==== Dataset extract

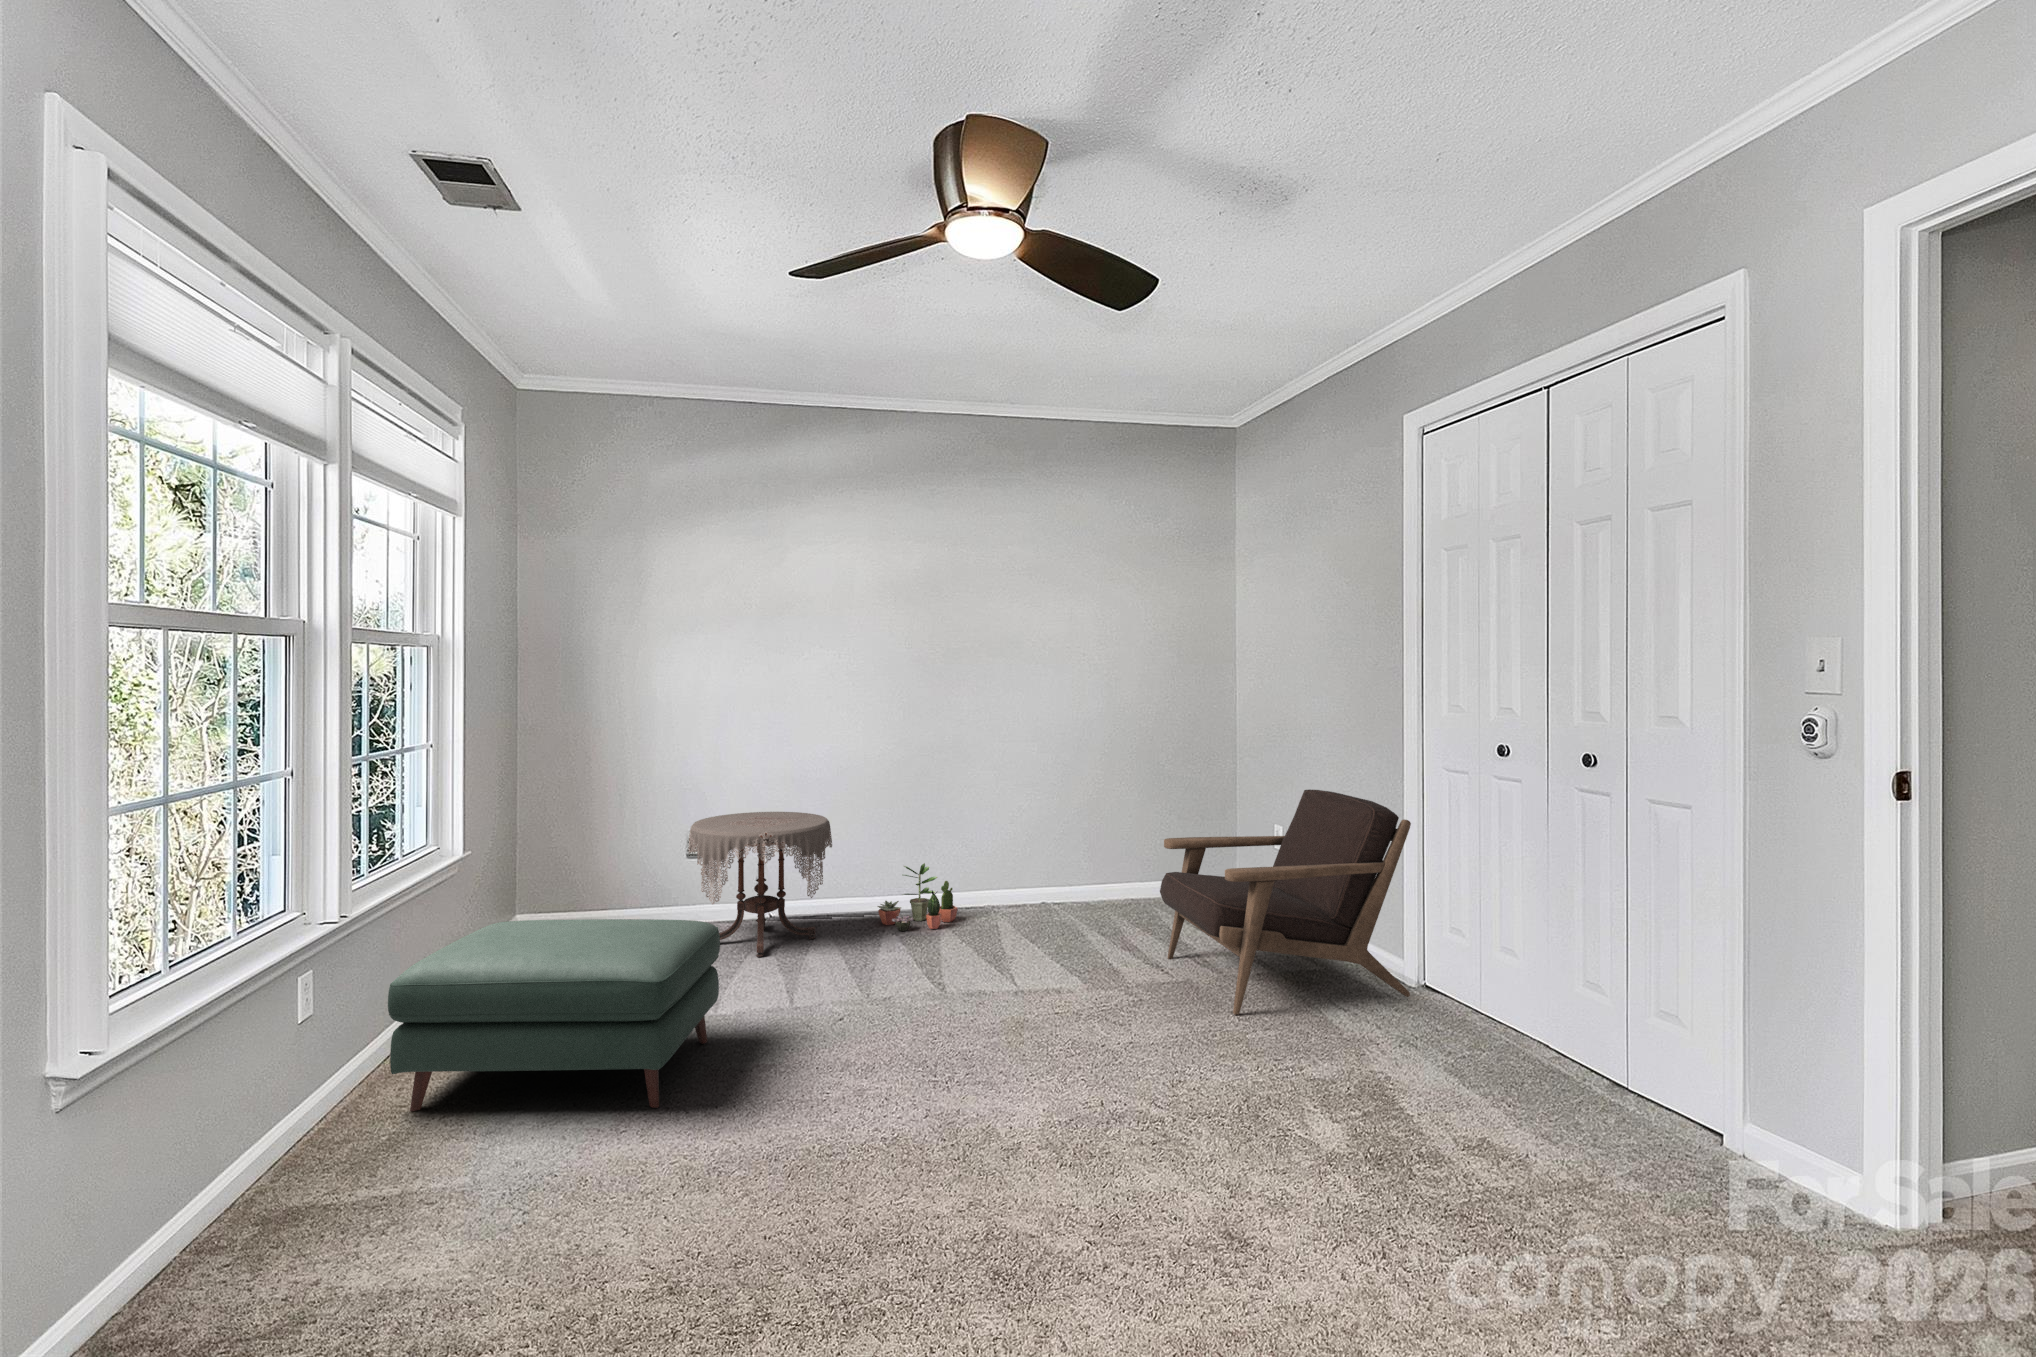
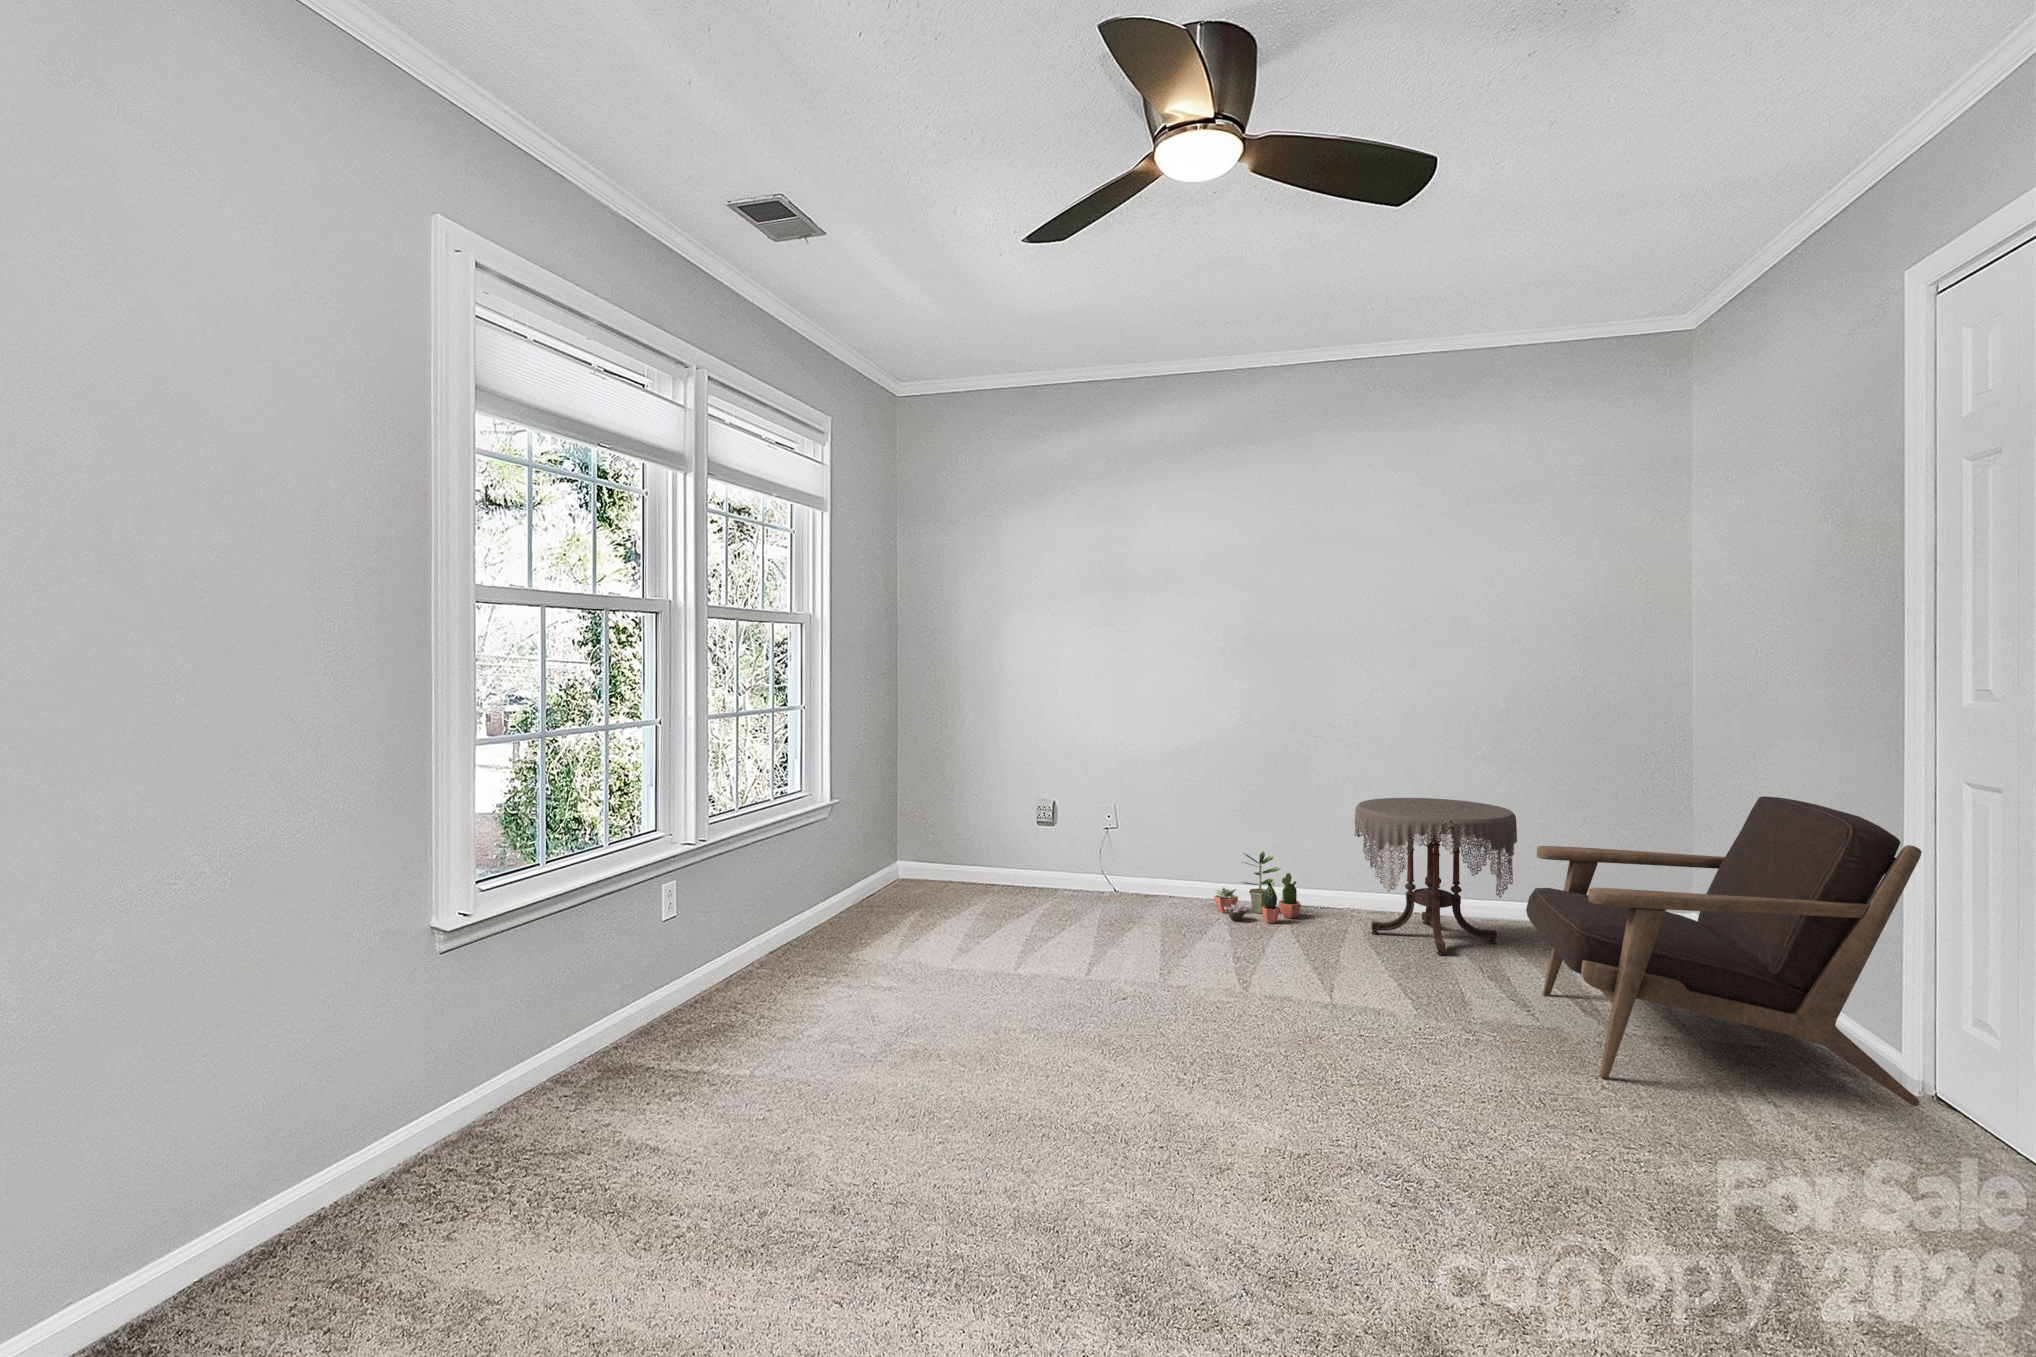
side table: present [689,812,832,957] -> present [1355,798,1517,955]
ottoman: present [388,919,720,1111] -> none [724,862,1001,1045]

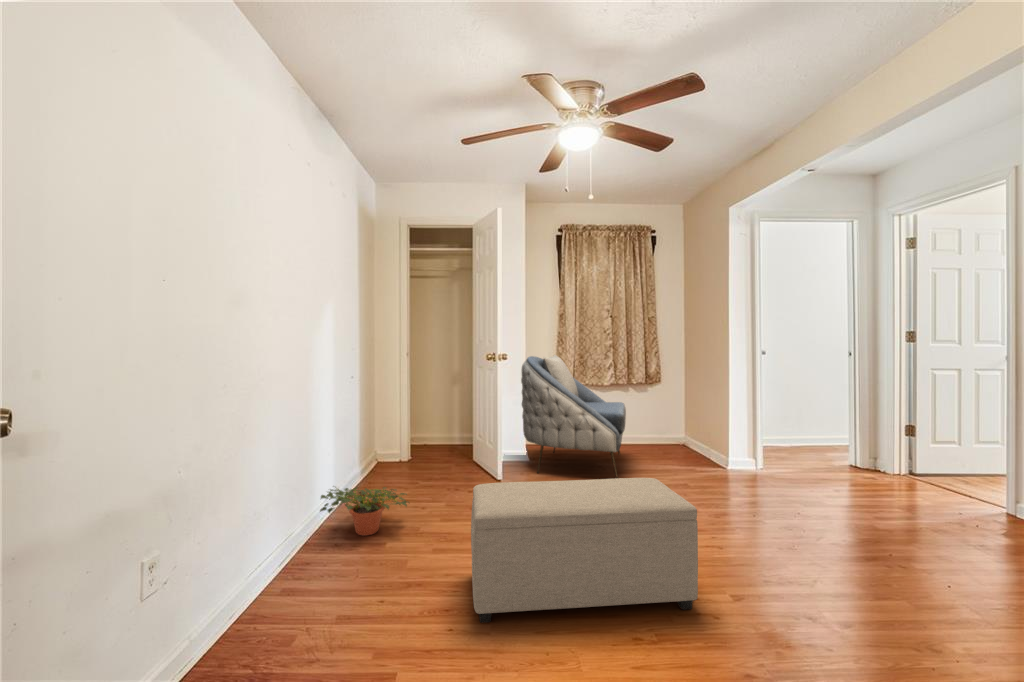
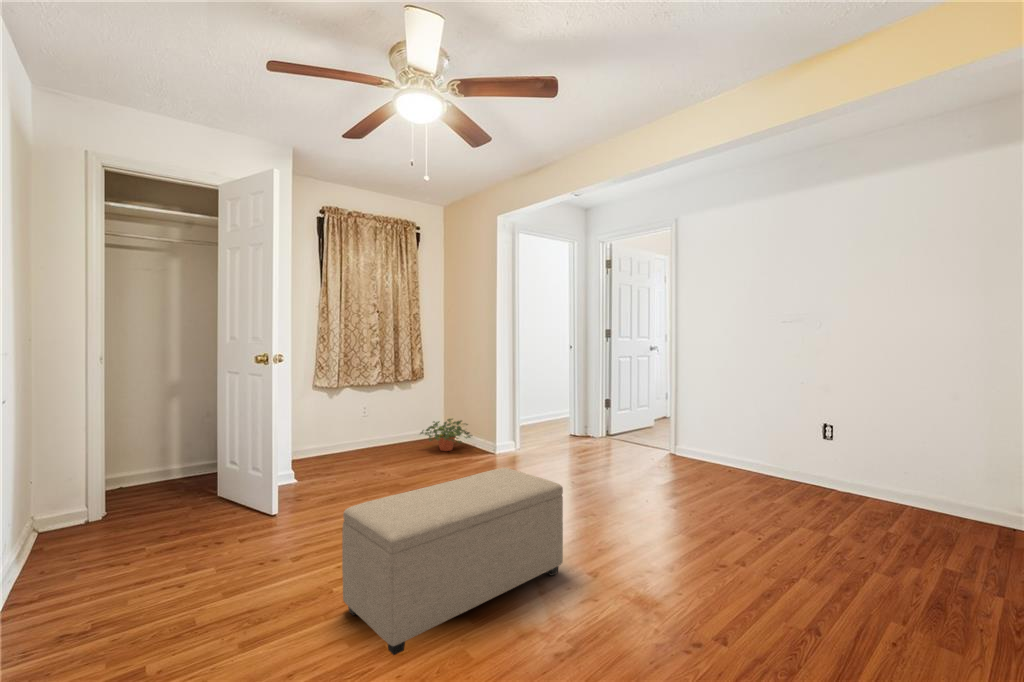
armchair: present [521,355,626,478] -> none [293,353,417,489]
potted plant: present [320,487,407,536] -> present [420,419,472,451]

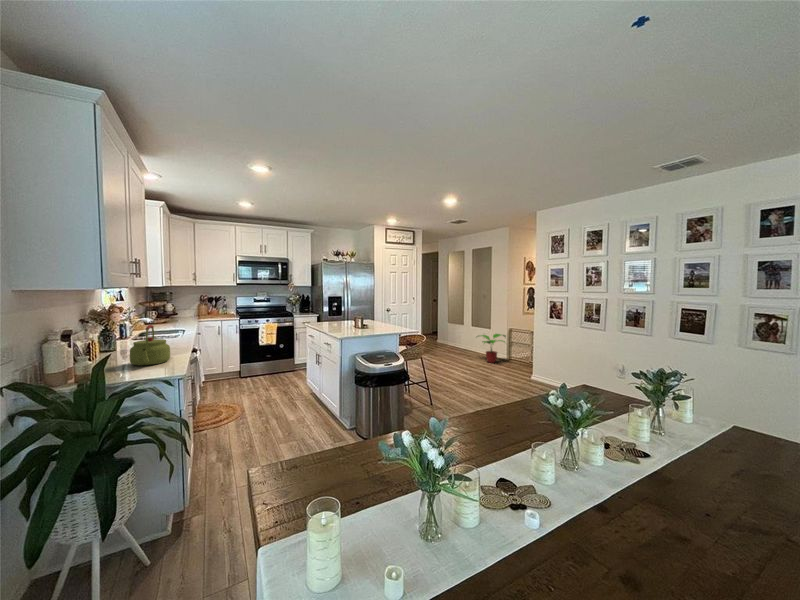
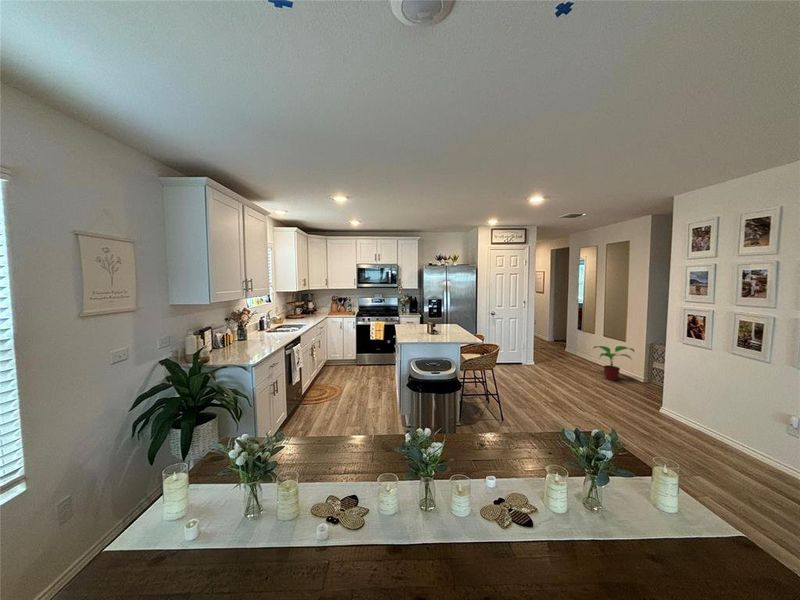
kettle: present [130,325,170,366] -> none [235,327,261,356]

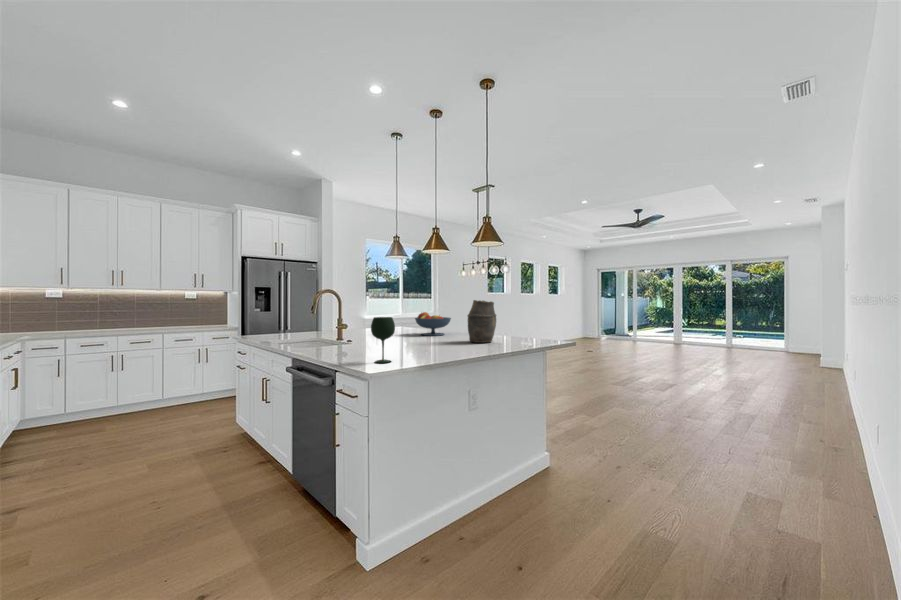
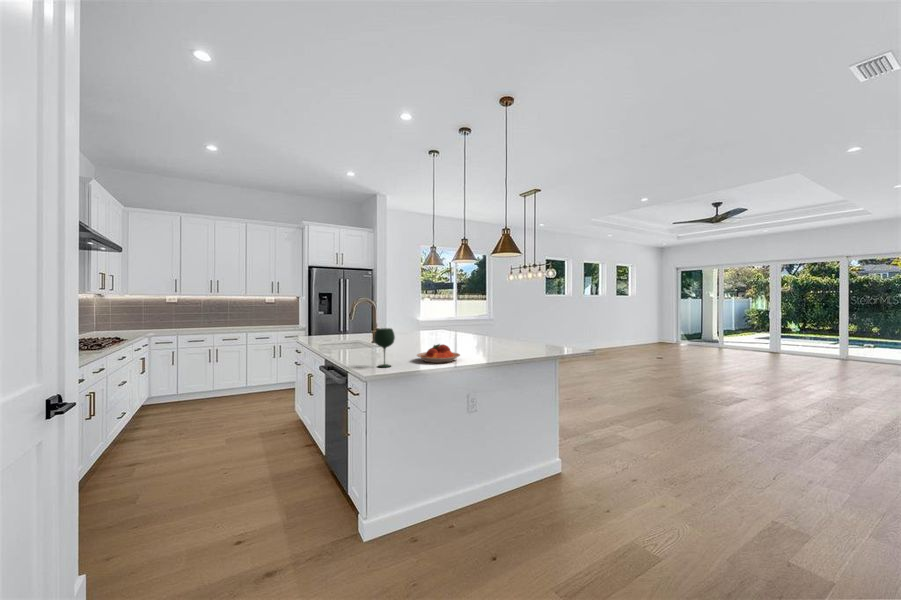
vase: present [468,300,496,343] -> none [479,311,506,351]
fruit bowl: present [415,312,451,336] -> none [442,319,475,342]
plate: none [413,335,463,356] -> present [417,344,460,363]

========

▶ **Work to be completed**:
Give back every entry word for word, and drop the pictures as you go.

▶ **Solution to the problem**:
side table: present [689,812,832,957] -> present [1355,798,1517,955]
ottoman: present [388,919,720,1111] -> none [724,862,1001,1045]

armchair: present [521,355,626,478] -> none [293,353,417,489]
potted plant: present [320,487,407,536] -> present [420,419,472,451]

kettle: present [130,325,170,366] -> none [235,327,261,356]

vase: present [468,300,496,343] -> none [479,311,506,351]
fruit bowl: present [415,312,451,336] -> none [442,319,475,342]
plate: none [413,335,463,356] -> present [417,344,460,363]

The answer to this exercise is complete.